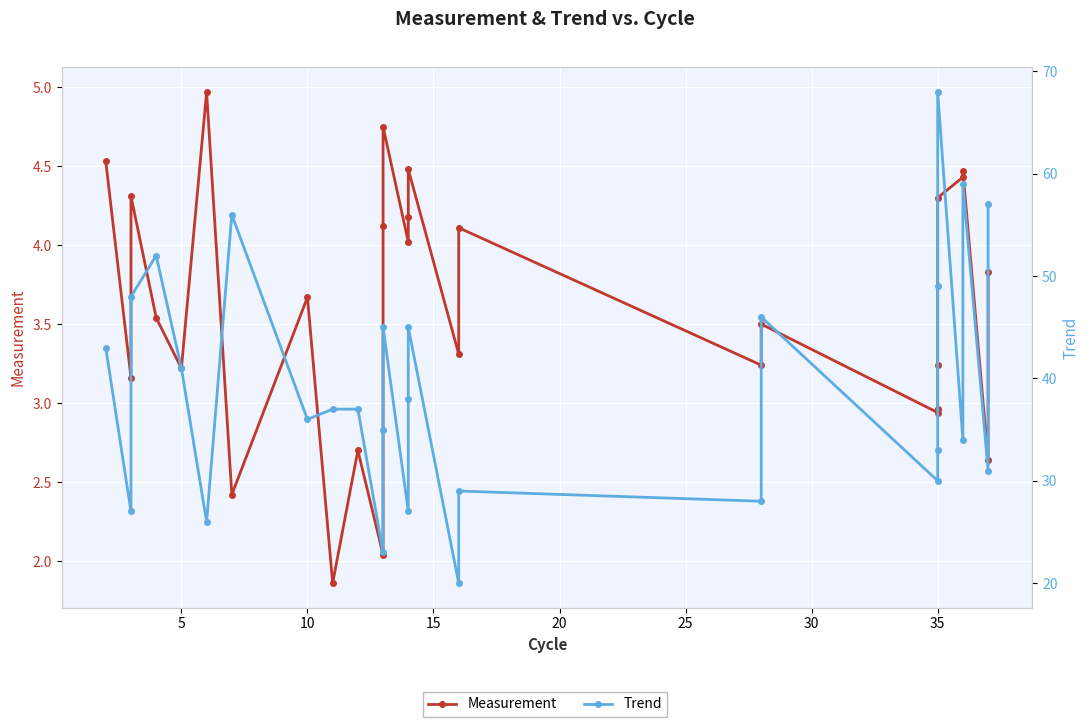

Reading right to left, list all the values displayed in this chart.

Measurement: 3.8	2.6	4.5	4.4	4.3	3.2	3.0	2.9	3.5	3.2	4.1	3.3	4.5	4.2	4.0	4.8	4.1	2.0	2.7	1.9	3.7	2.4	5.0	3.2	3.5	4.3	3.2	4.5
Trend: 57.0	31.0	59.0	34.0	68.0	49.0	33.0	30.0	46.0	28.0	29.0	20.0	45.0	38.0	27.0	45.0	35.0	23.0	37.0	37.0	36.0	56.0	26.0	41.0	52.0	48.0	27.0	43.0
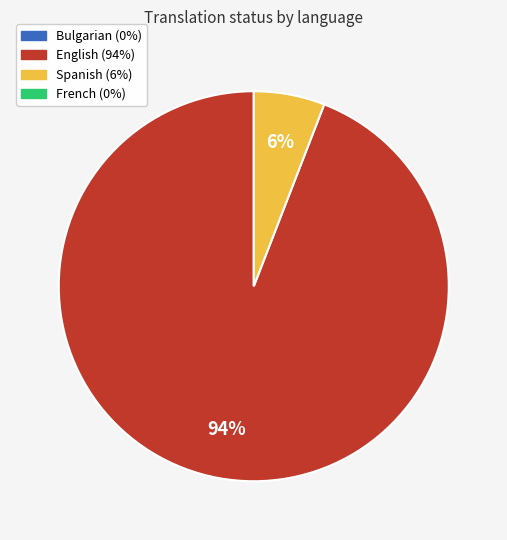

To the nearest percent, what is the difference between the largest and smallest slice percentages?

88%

************

:: WORK TO BE COMPLETED ::
Copy every entry above word for word, leaving out the pictures.

:: RESPONSE BELOW ::
Reading right to left, list all the values displayed in this chart.

Measurement: 3.8	2.6	4.5	4.4	4.3	3.2	3.0	2.9	3.5	3.2	4.1	3.3	4.5	4.2	4.0	4.8	4.1	2.0	2.7	1.9	3.7	2.4	5.0	3.2	3.5	4.3	3.2	4.5
Trend: 57.0	31.0	59.0	34.0	68.0	49.0	33.0	30.0	46.0	28.0	29.0	20.0	45.0	38.0	27.0	45.0	35.0	23.0	37.0	37.0	36.0	56.0	26.0	41.0	52.0	48.0	27.0	43.0

To the nearest percent, what is the difference between the largest and smallest slice percentages?

88%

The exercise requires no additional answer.